Anna wants to expand her programs in several important dimensions. She plans to open a hostel for homeless youth, and to establish her project at Katowice, in the south of Poland, and Lodz, in the nation's middle. From these regional bases she will begin contracting her services and working with other groups to replicate the program. Representatives from seventeen Polish cities have expressed interest in taking up parts of her project. She has secured a grant from the National Labor Office to replicate her project.

The Open Door association has received seed funding from such organizations as AID and Soros, but has been searching for ways to fund the program locally. An experimental program that trained clients to make and sell clothing failed to yield substantial income. In 1999, Anna launched a for-profit cleaning venture operated by the Open Door association and staffed by its clients.

The Person

Anna Machalica-Pultorak and her three siblings inherited the "social virus" from their parents, especially their father. When scouting was restored in Poland after the 1956 revolution, Anna became one of the most active Girl Scout leaders in the country. In high school, she initiated a program for caring for the sick and elderly.

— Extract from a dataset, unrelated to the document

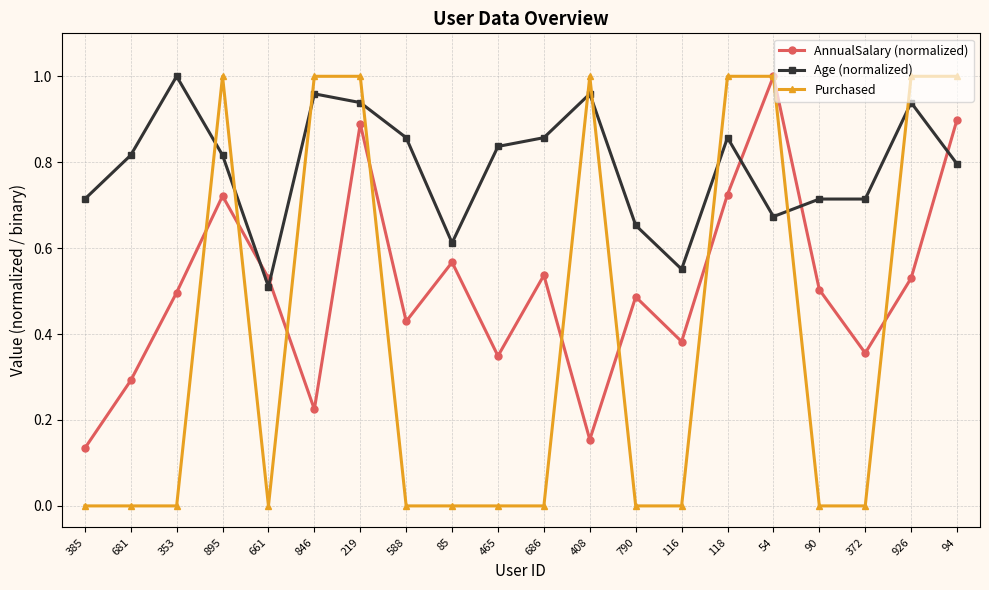

Does the chart have visible grid lines?

Yes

In college, she created several organizations, including a community theater for children, a wilderness hiking group for at-risk youth, and a "neighbors club" to strengthen the bonds of community.

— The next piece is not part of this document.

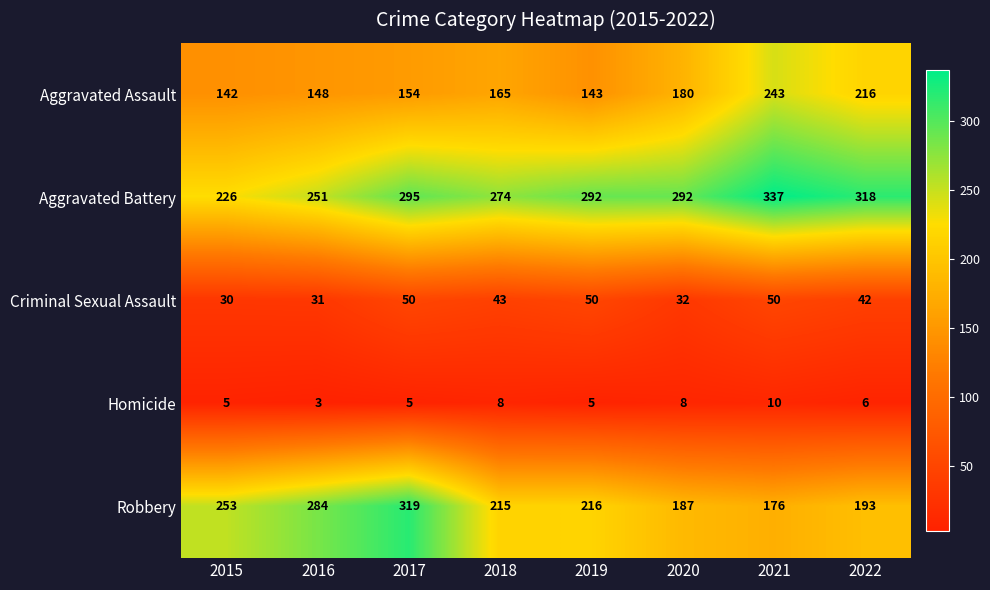

Rank the series at 2016 from highest to lowest value.

Robbery, Aggravated Battery, Aggravated Assault, Criminal Sexual Assault, Homicide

After the fall of Communism, she left her position as an academic researcher and entered government employment, working with the parliamentary commission on social policy. But politics proved as limiting to Anna as the academy, and she was unable to implement her own project, which she had devised as early as 1993. She left the government, furious at its unwillingness to support new solutions to rampant social ills, and has been busy implementing her own project.

Anna has won several awards and is broadly acknowledged as an emerging leader in her field. She has worked closely with government and citizen organizations, as well as with two other Ashoka Fellows. She also helped start the "No Borders" program–an agreement with Hungary, Slovakia, and the Czech Republic to produce a semi-weekly publication treating issues of regional concern.